The Kray twins had no regrets about the murders they had carried out

The Kray twins had no regrets about the murders they had carried out

Robert Tanitch reviews the latest DVDs

THE RISE OF THE KRAYS (Signature). Britain’s most notorious gangsters organised crime in London’s East End in the 1950s. They moved into the West End in the 1960s. The portrait is sickeningly brutal. The twins brook no rival gangs and move in pronto to eliminate them. Ronnie goes berserk and is certified insane. Zachary Adler directs his low budget film without any box office names. Kevin Leslie is Ronnie. Simon Cotton is Reggie, seemingly the nicer of the two; nicer in comparison, but lethal. A second film is about to open. It will be interesting to see how the Tom Hardy version compares. Hardy plays both twins. There is also a documentary about to be released.

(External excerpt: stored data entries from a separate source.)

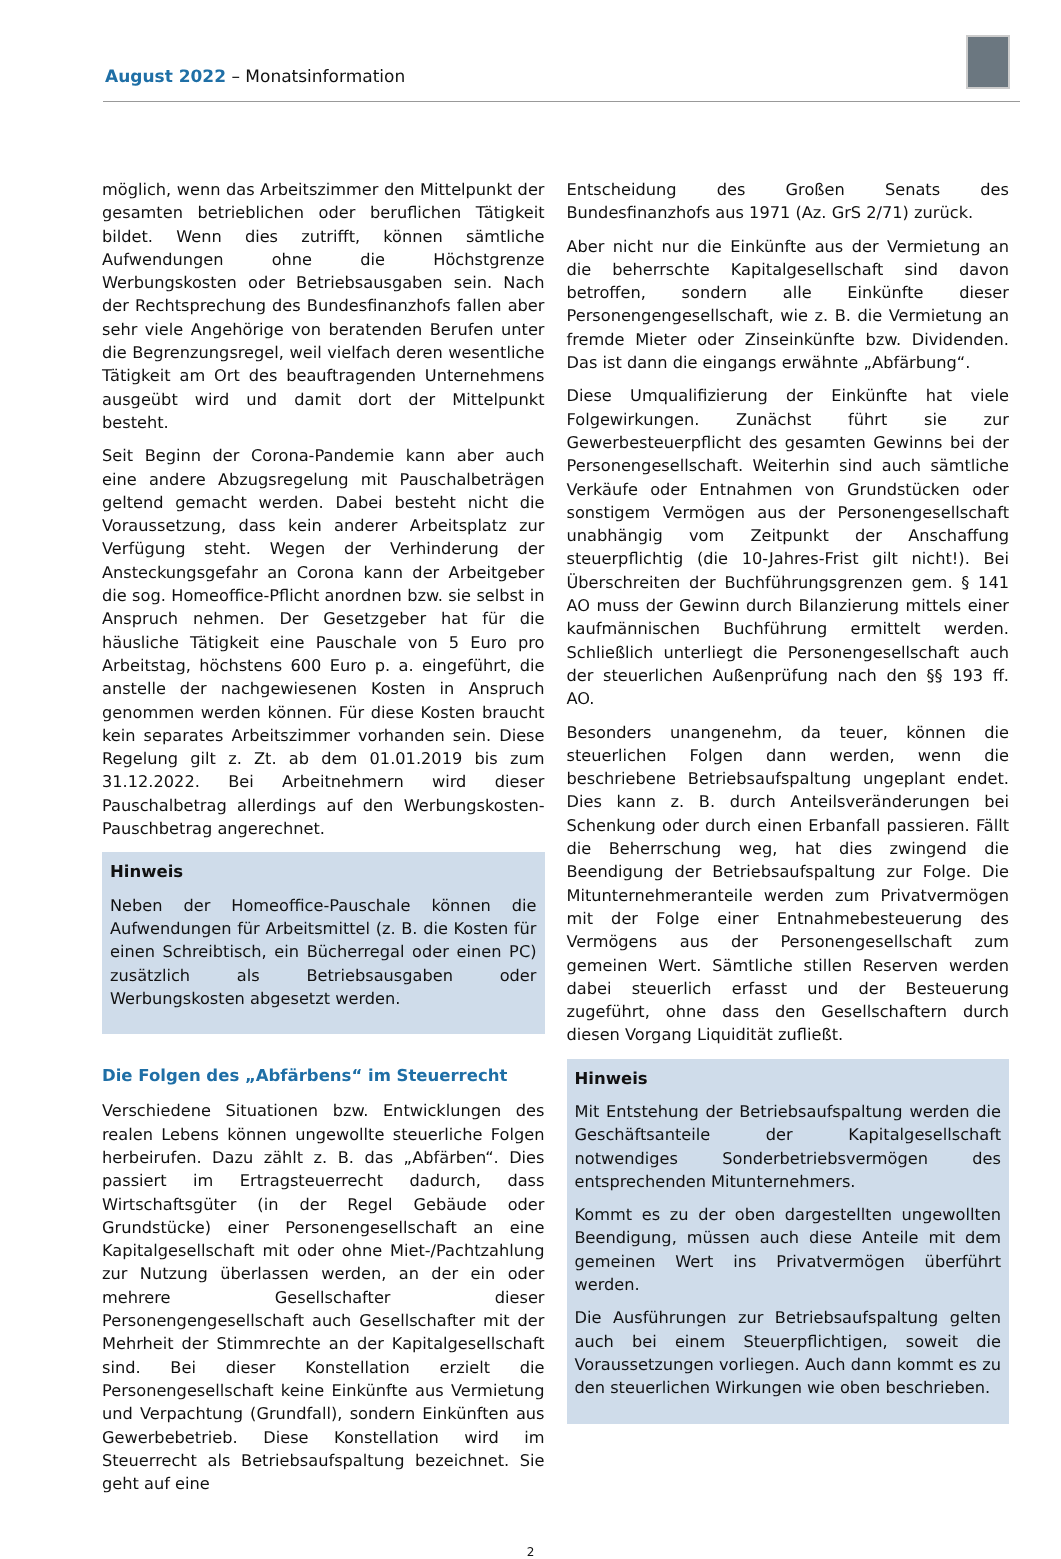August 2022 – Monatsinformation
möglich, wenn das Arbeitszimmer den Mittelpunkt der gesamten betrieblichen oder beruflichen Tätigkeit bildet. Wenn dies zutrifft, können sämtliche Aufwendungen ohne die Höchstgrenze Werbungskosten oder Betriebsausgaben sein. Nach der Rechtsprechung des Bundesfinanzhofs fallen aber sehr viele Angehörige von beratenden Berufen unter die Begrenzungsregel, weil vielfach deren wesentliche Tätigkeit am Ort des beauftragenden Unternehmens ausgeübt wird und damit dort der Mittelpunkt besteht.
Seit Beginn der Corona-Pandemie kann aber auch eine andere Abzugsregelung mit Pauschalbeträgen geltend gemacht werden. Dabei besteht nicht die Voraussetzung, dass kein anderer Arbeitsplatz zur Verfügung steht. Wegen der Verhinderung der Ansteckungsgefahr an Corona kann der Arbeitgeber die sog. Homeoffice-Pflicht anordnen bzw. sie selbst in Anspruch nehmen. Der Gesetzgeber hat für die häusliche Tätigkeit eine Pauschale von 5 Euro pro Arbeitstag, höchstens 600 Euro p. a. eingeführt, die anstelle der nachgewiesenen Kosten in Anspruch genommen werden können. Für diese Kosten braucht kein separates Arbeitszimmer vorhanden sein. Diese Regelung gilt z. Zt. ab dem 01.01.2019 bis zum 31.12.2022. Bei Arbeitnehmern wird dieser Pauschalbetrag allerdings auf den Werbungskosten-Pauschbetrag angerechnet.
Hinweis
Neben der Homeoffice-Pauschale können die Aufwendungen für Arbeitsmittel (z. B. die Kosten für einen Schreibtisch, ein Bücherregal oder einen PC) zusätzlich als Betriebsausgaben oder Werbungskosten abgesetzt werden.
Die Folgen des „Abfärbens“ im Steuerrecht
Verschiedene Situationen bzw. Entwicklungen des realen Lebens können ungewollte steuerliche Folgen herbeirufen. Dazu zählt z. B. das „Abfärben“. Dies passiert im Ertragsteuerrecht dadurch, dass Wirtschaftsgüter (in der Regel Gebäude oder Grundstücke) einer Personengesellschaft an eine Kapitalgesellschaft mit oder ohne Miet-/Pachtzahlung zur Nutzung überlassen werden, an der ein oder mehrere Gesellschafter dieser Personengengesellschaft auch Gesellschafter mit der Mehrheit der Stimmrechte an der Kapitalgesellschaft sind. Bei dieser Konstellation erzielt die Personengesellschaft keine Einkünfte aus Vermietung und Verpachtung (Grundfall), sondern Einkünften aus Gewerbebetrieb. Diese Konstellation wird im Steuerrecht als Betriebsaufspaltung bezeichnet. Sie geht auf eine
Entscheidung des Großen Senats des Bundesfinanzhofs aus 1971 (Az. GrS 2/71) zurück.
Aber nicht nur die Einkünfte aus der Vermietung an die beherrschte Kapitalgesellschaft sind davon betroffen, sondern alle Einkünfte dieser Personengengesellschaft, wie z. B. die Vermietung an fremde Mieter oder Zinseinkünfte bzw. Dividenden. Das ist dann die eingangs erwähnte „Abfärbung“.
Diese Umqualifizierung der Einkünfte hat viele Folgewirkungen. Zunächst führt sie zur Gewerbesteuerpflicht des gesamten Gewinns bei der Personengesellschaft. Weiterhin sind auch sämtliche Verkäufe oder Entnahmen von Grundstücken oder sonstigem Vermögen aus der Personengesellschaft unabhängig vom Zeitpunkt der Anschaffung steuerpflichtig (die 10-Jahres-Frist gilt nicht!). Bei Überschreiten der Buchführungsgrenzen gem. § 141 AO muss der Gewinn durch Bilanzierung mittels einer kaufmännischen Buchführung ermittelt werden. Schließlich unterliegt die Personengesellschaft auch der steuerlichen Außenprüfung nach den §§ 193 ff. AO.
Besonders unangenehm, da teuer, können die steuerlichen Folgen dann werden, wenn die beschriebene Betriebsaufspaltung ungeplant endet. Dies kann z. B. durch Anteilsveränderungen bei Schenkung oder durch einen Erbanfall passieren. Fällt die Beherrschung weg, hat dies zwingend die Beendigung der Betriebsaufspaltung zur Folge. Die Mitunternehmeranteile werden zum Privatvermögen mit der Folge einer Entnahmebesteuerung des Vermögens aus der Personengesellschaft zum gemeinen Wert. Sämtliche stillen Reserven werden dabei steuerlich erfasst und der Besteuerung zugeführt, ohne dass den Gesellschaftern durch diesen Vorgang Liquidität zufließt.
Hinweis
Mit Entstehung der Betriebsaufspaltung werden die Geschäftsanteile der Kapitalgesellschaft notwendiges Sonderbetriebsvermögen des entsprechenden Mitunternehmers.
Kommt es zu der oben dargestellten ungewollten Beendigung, müssen auch diese Anteile mit dem gemeinen Wert ins Privatvermögen überführt werden.
Die Ausführungen zur Betriebsaufspaltung gelten auch bei einem Steuerpflichtigen, soweit die Voraussetzungen vorliegen. Auch dann kommt es zu den steuerlichen Wirkungen wie oben beschrieben.
2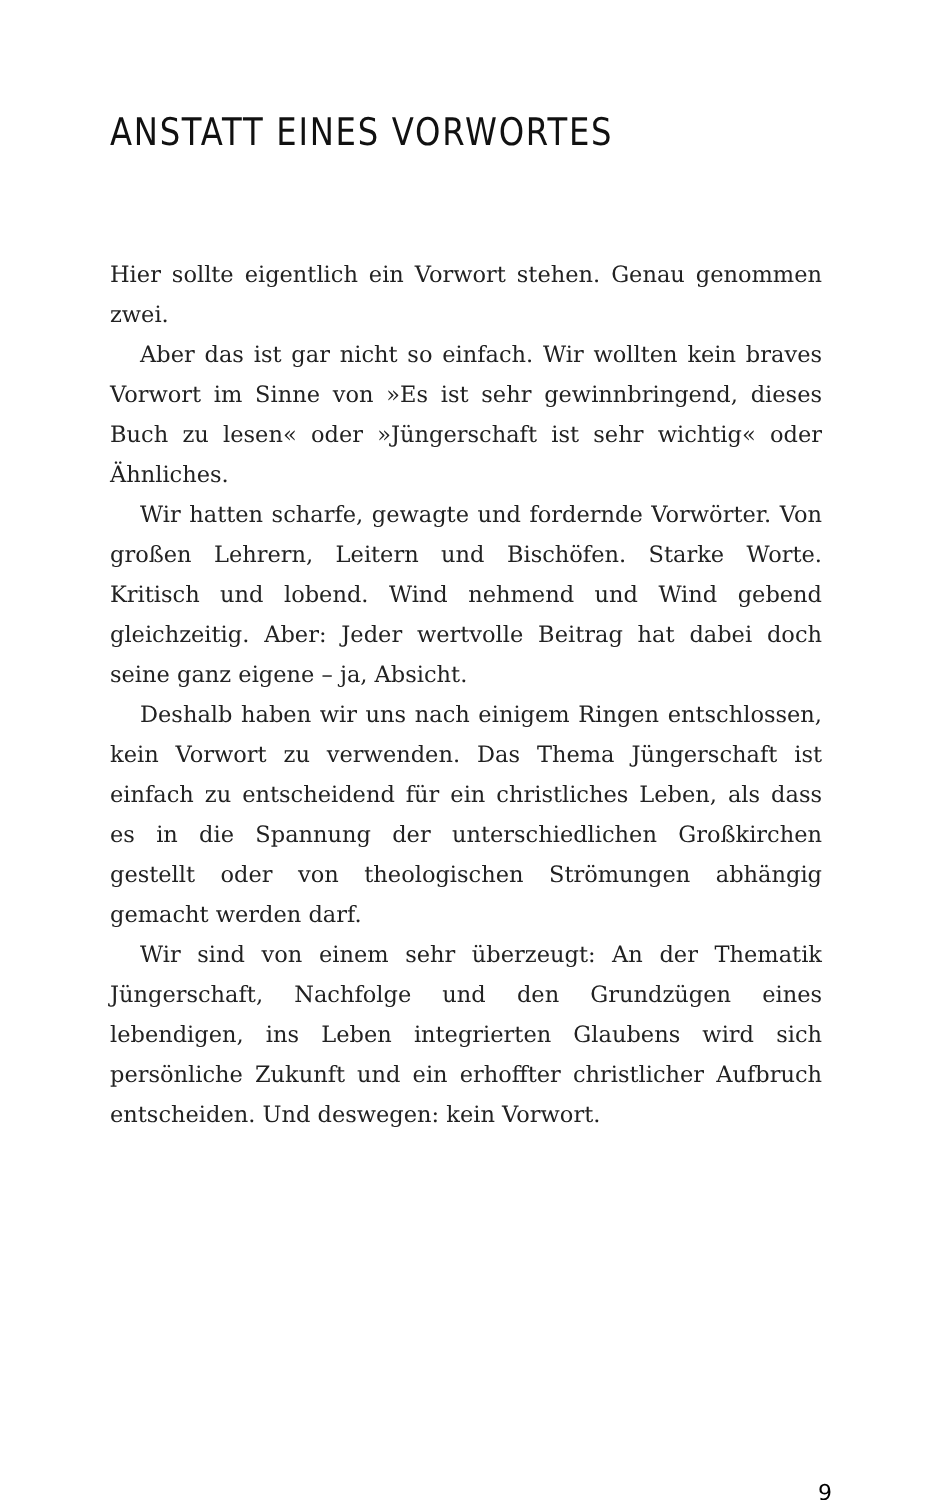ANSTATT EINES VORWORTES
Hier sollte eigentlich ein Vorwort stehen. Genau genommen zwei.
Aber das ist gar nicht so einfach. Wir wollten kein braves Vorwort im Sinne von »Es ist sehr gewinnbringend, dieses Buch zu lesen« oder »Jüngerschaft ist sehr wichtig« oder Ähnliches.
Wir hatten scharfe, gewagte und fordernde Vorwörter. Von großen Lehrern, Leitern und Bischöfen. Starke Worte. Kritisch und lobend. Wind nehmend und Wind gebend gleichzeitig. Aber: Jeder wertvolle Beitrag hat dabei doch seine ganz eigene – ja, Absicht.
Deshalb haben wir uns nach einigem Ringen entschlossen, kein Vorwort zu verwenden. Das Thema Jüngerschaft ist einfach zu entscheidend für ein christliches Leben, als dass es in die Spannung der unterschiedlichen Großkirchen gestellt oder von theologischen Strömungen abhängig gemacht werden darf.
Wir sind von einem sehr überzeugt: An der Thematik Jüngerschaft, Nachfolge und den Grundzügen eines lebendigen, ins Leben integrierten Glaubens wird sich persönliche Zukunft und ein erhoffter christlicher Aufbruch entscheiden. Und deswegen: kein Vorwort.
9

MEDIUM COOL (Eureka). The whole world is watching. You may wonder if you are watching a documentary or a narrative. The demarcation is so blurred that initially it is difficult to tell. A television cameraman (Robert Forster) falls in love with a Vietnam War-widow (Verna Bloom) who has a 12-year-old boy. That’s fiction. The setting is Chicago and the 1968 Democrat National Convention and the riots. That is totally for real, filmed as it was all happening. Director/Writer Haskell Wexler begins with a discussion on the ethics of detached TV reportage without involvement and evaluation and then goes on to make a powerful statement on society, blacks, politics, education and media.

ROBBERY (StudioCanal) is a fictional account of the Great Train Robbery in 1963 when £2.6 million was stolen from the Royal Mail train on its journey from Glasgow to London. Stanley Baker (who also produced this 1967 film version) casts himself as the leader of the gang but is so subdued he makes far less impact than do William Marlowe as his partner in crime and James Booth as the detective trailing them. The high spot is the opening sequence with an exciting car chase through the streets of London. The director was Peter Yates and as a result he was invited to direct Steve McQueen in Bullitt in 1968 and one of the screen’s most famous car chases.


THE NIGHT HAS EYES (StudioCanal). A schoolteacher (Joyce Howard) goes in search of a friend who died in the murky Yorkshire moors and takes refuge in a creepy house which is owned by a composer (James Mason), who was traumatised during the Spanish Civil War and is liable to kill when there is a full moon. He should, on his own admission, be locked up; the silly girl thinks she can cure him. It’s all a lot of baloney but the young James Mason, Mary Clare and Wilfrid Lawson, directed by George Arliss in 1942, know how to turn baloney into Grand Guignol

PRESSURE (Entertainment One). Four saturation divers are stuck in a damaged diving bell on the murky seabed of the Somali Basin 650 feet down. Their ship has sunk in a storm. How are they going to survive? The characters and the script are never sufficiently interesting for you to care one way or the other and Ron Scalpello directing has great difficulty filling in the time and keeping up the pressure. The film fatally lacks oxygen. One of the actors gets to have a dream sequence in which he is swimming with a naked woman. Don’t hold your breath.


THE SCOTLAND YARD MYSTERY (StudioCanal) is about murder and insurance fraud. Two well-known stage actors in the first three decades of the 20th century appear in this absurd 1933 British thriller which was based on a play, the sort of rubbish theatregoers enjoyed in the 1920s and 1930s. The murderer (George Curzon) actually poisons a man in front of the police commissioner (Gerald du Maurier) and he is still not arrested. The only authentic things are the clothes of the period. Fascinating though it may be to see what women and men were wearing 80 years ago; it’s not a good enough reason to be wasting your time watching the movie.